**Input for this task**
* * * * * * *
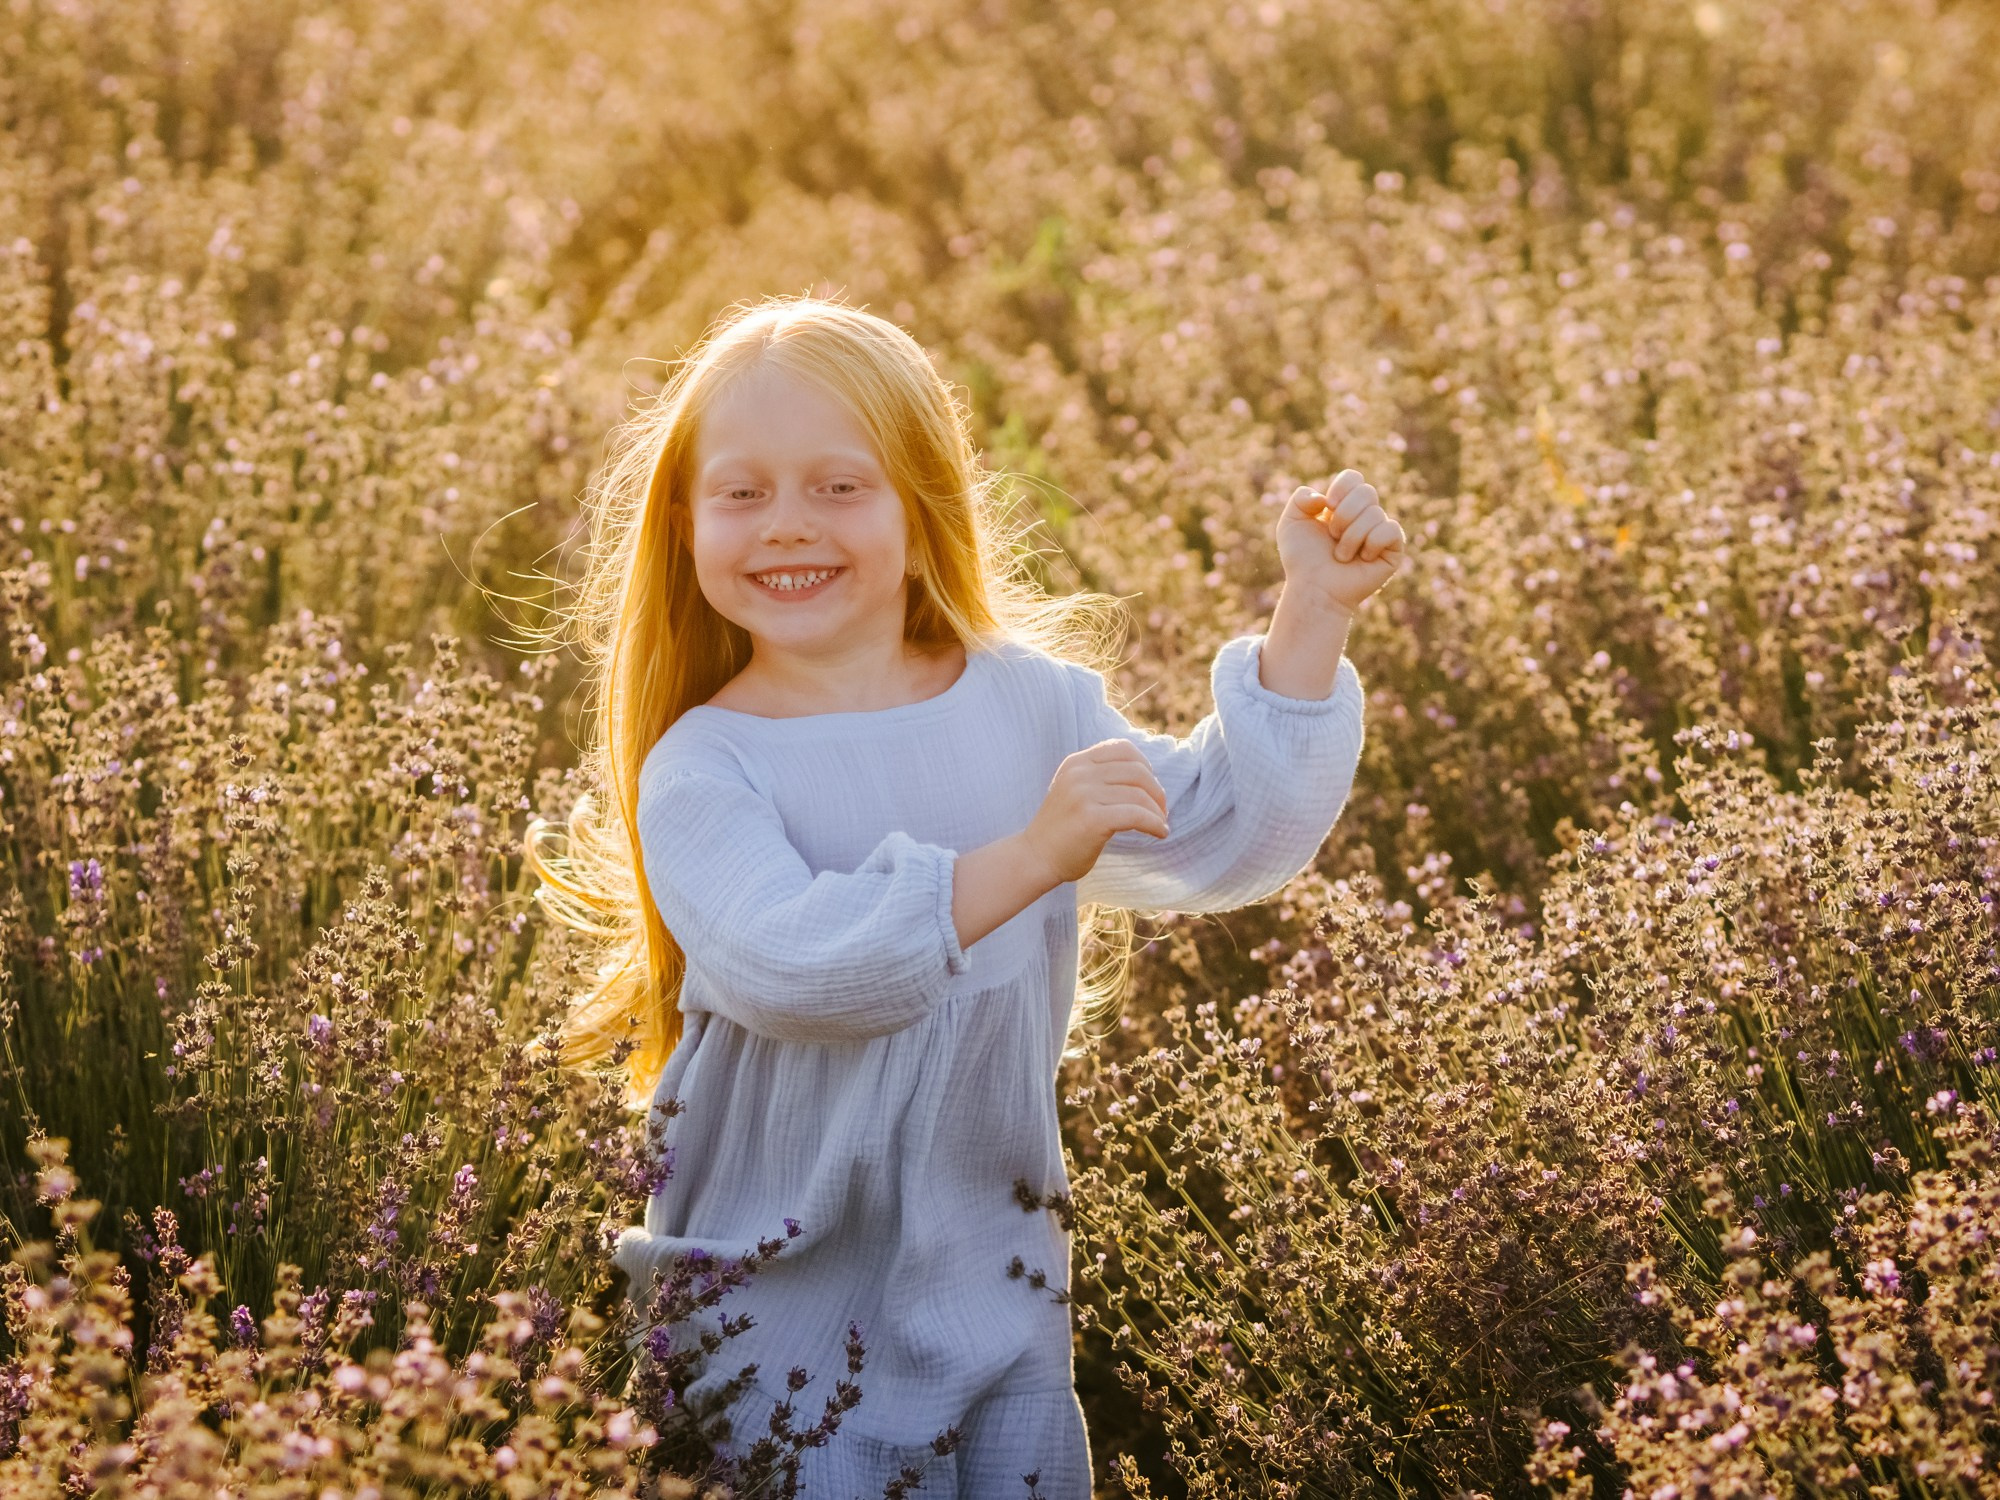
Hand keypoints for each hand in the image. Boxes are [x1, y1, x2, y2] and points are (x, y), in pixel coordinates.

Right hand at [1022, 740, 1168, 884]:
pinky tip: (1160, 833)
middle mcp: (1080, 774)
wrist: (1034, 858)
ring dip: (1158, 811)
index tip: (1150, 788)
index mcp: (1076, 763)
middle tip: (1161, 811)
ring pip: (1139, 795)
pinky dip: (1155, 824)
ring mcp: (1084, 795)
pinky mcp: (1092, 819)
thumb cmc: (1062, 829)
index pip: (1123, 748)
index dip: (1146, 766)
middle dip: (1156, 791)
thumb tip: (1147, 778)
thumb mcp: (1075, 791)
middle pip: (1137, 771)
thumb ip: (1101, 779)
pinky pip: (1137, 815)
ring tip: (1160, 825)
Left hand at [1275, 468, 1406, 614]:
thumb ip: (1301, 498)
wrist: (1314, 588)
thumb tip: (1326, 498)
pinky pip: (1391, 530)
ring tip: (1341, 555)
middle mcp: (1364, 515)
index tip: (1329, 507)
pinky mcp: (1393, 549)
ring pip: (1375, 514)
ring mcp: (1380, 531)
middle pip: (1367, 491)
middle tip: (1333, 535)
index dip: (1342, 488)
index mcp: (1343, 505)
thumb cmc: (1302, 559)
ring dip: (1351, 537)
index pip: (1353, 478)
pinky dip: (1371, 544)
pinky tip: (1363, 559)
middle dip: (1344, 514)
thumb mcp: (1291, 523)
* * * * * * *
**Assignment**
The lines from the one containing "thumb ip: (1101, 779)" through the final line of the entries above are to be printed exactly, with nothing added.

**Solution to this problem**
thumb ip: (1101, 779)
pinky pip: (1137, 815)
ring tip: (1160, 825)
Left hand at [1275, 468, 1406, 614]:
thumb ip: (1301, 498)
wrist: (1314, 588)
thumb tip: (1326, 498)
pinky pip: (1391, 530)
ring tip: (1341, 555)
middle mcp: (1364, 515)
index tip: (1329, 507)
pinky mcp: (1393, 549)
ring pip: (1375, 514)
ring mcp: (1380, 531)
middle pip: (1367, 491)
middle tip: (1333, 535)
index dip: (1342, 488)
index mcp: (1343, 505)
thumb cmc: (1302, 559)
ring dip: (1351, 537)
index pip: (1353, 478)
pinky dip: (1371, 544)
pinky tip: (1363, 559)
middle dip: (1344, 514)
thumb mcp: (1291, 523)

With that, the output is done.